We’ll also create what will ultimately become the facet labels and turn the whole data frame into an {sf}
object so we can use geom_sf()
to plot the data.
bind_cols(
select(xdf, -lng, -lat), # everythign but lng/lat
select(xdf, lng, lat) %>% # take out lng/lat
points_elided() %>% # elide them; since we gave it a data frame, they come back with the us_laea_proj CRS
rename(lng = lon, lat = lat) # so we'll use that at the end of the pipe when we turn the data back into an {sf} object
) %>%
left_join(
count(., year_public), by = "year_public"
) %>%
mutate(lab = glue::glue("{year_public} : {n} Tracked Incidents")) %>%
st_as_sf(coords = c("lng", "lat"), crs = us_laea_proj) -> incidents
glimpse(incidents)
## Observations: 687
## Variables: 6
## $ year_public <fct> 2016, 2016, 2016, 2016, 2016, 2016, 2016, 2016, 2016, 201…
## $ city_st <chr> "Corpus Christi, TX", "Chesapeake, VA", "Baton Rouge, LA"…
## $ state <chr> "TX", "VA", "LA", "TX", "OH", "IL", "WA", "NY", "TX", "FL…
## $ n <int> 66, 66, 66, 66, 66, 66, 66, 66, 66, 66, 66, 66, 66, 66, 6…
## $ lab <glue> "2016 : 66 Tracked Incidents", "2016 : 66 Tracked Incide…
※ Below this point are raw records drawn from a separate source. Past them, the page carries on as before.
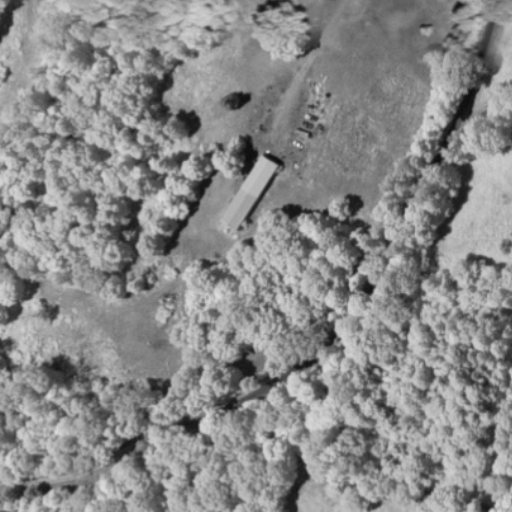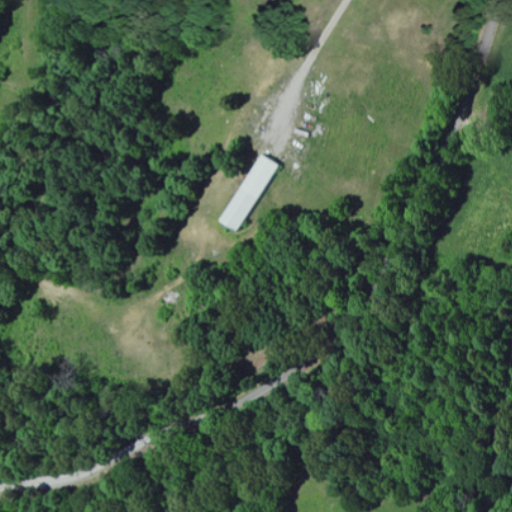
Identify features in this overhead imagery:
building: (258, 191)
road: (336, 335)
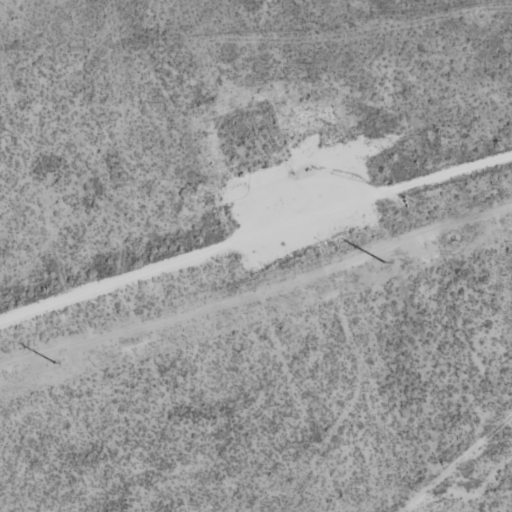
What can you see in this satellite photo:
road: (271, 255)
road: (322, 472)
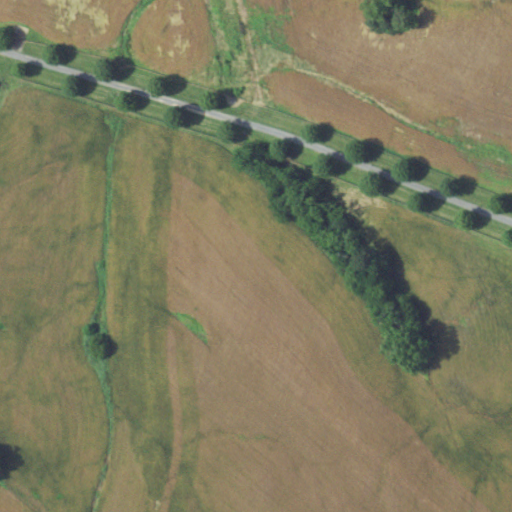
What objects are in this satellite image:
road: (258, 128)
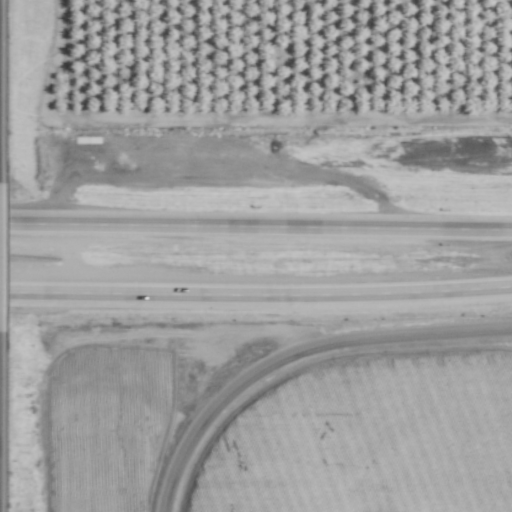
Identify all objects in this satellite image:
road: (150, 225)
road: (406, 227)
road: (256, 294)
road: (295, 353)
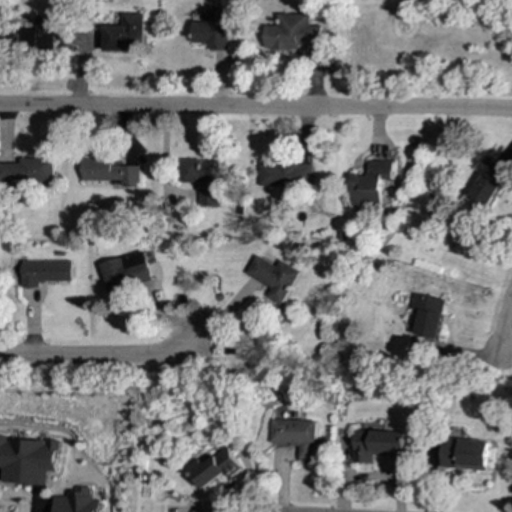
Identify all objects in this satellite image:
building: (214, 29)
building: (215, 30)
building: (126, 33)
building: (126, 34)
building: (39, 35)
building: (294, 35)
building: (40, 36)
building: (294, 36)
road: (256, 108)
building: (27, 171)
building: (27, 171)
building: (110, 173)
building: (111, 173)
building: (287, 176)
building: (287, 176)
building: (204, 180)
building: (204, 180)
building: (490, 181)
building: (490, 182)
building: (375, 185)
building: (375, 185)
building: (46, 272)
building: (128, 272)
building: (129, 272)
building: (47, 273)
building: (276, 277)
building: (276, 278)
building: (429, 315)
building: (429, 316)
road: (504, 321)
road: (101, 355)
building: (295, 436)
building: (295, 437)
building: (379, 445)
building: (379, 445)
building: (465, 455)
building: (466, 455)
building: (21, 460)
building: (22, 461)
building: (212, 467)
building: (212, 468)
building: (66, 502)
building: (66, 502)
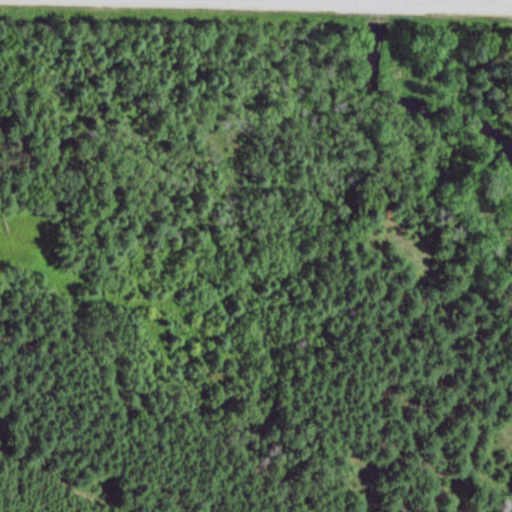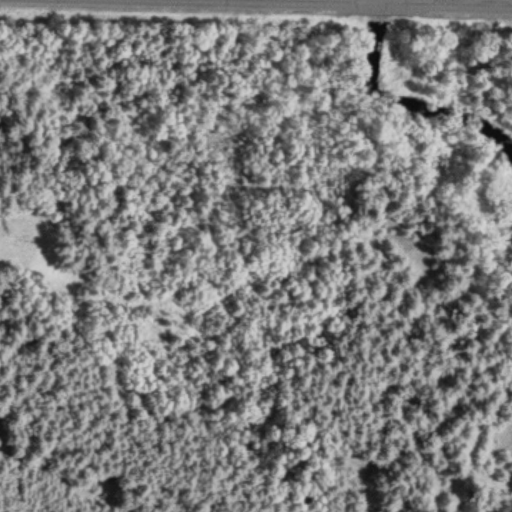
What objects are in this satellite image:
road: (285, 2)
road: (457, 5)
river: (372, 11)
river: (415, 103)
road: (59, 481)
## $ geometry <POINT [m]> POINT (258699 -1901781), POINT (2089241 -616785.2),…
3.5 Drawing the Map
We’ll need a base map to plot the points on so let’s get that via the usa_sf()
from {albersusa}
.
Now, we’ll use a core geom_sf()
plotting idiom by laying down a base map layer and then plotting the points layer. geom_sf()
is smart enough to know to draw polygons when it sees that type of geometry in an {sf}
object and the same for points, lines, etc.
We can use all the standard aesthetics we’re used to using with other {ggplot2}
geoms. Here, we’ll use a dark map background and filled points, faceting by year.
ggplot() +
geom_sf( # plot the base map
data = usa, fill = "#3B454A", size = 0.125, color = "#b2b2b277"
) +
geom_sf( # plot the points
data = incidents, aes(fill = lab),
color = "white", size = 1.5, alpha = 2/3, shape = 21,
show.legend = FALSE # no legend since we're using facets and it'd just be redundant
) +
scale_color_tableau() +
coord_sf(datum = NA) + # using datum = NA turns off the graticule
facet_wrap(~lab) +
labs(
title = "Locations of K-12 Ransomware Incidents 2016-2019 (Sept)",
caption = "2019 #30DayMapChallenge"
) +
theme_ft_rc(grid="", strip_text_face = "bold") +
theme(axis.text = element_blank()) +
theme(strip.text = element_text(color = "white"))
3.6 In Review
Most of the chapters in the book follow the same pattern of deciding on a data source, obtaining the data, and determining the way you want to communicate the results with a map. Most also follow the pattern of laying down a base {sf}
map and adding layers.
3.7 Try This At Home
To get some practice with geom_sf()
adaptability, use st_insersection()
or the already geolocated state information to count incidents by year and state and switch the point-based map to a choropleth (filled state polygons).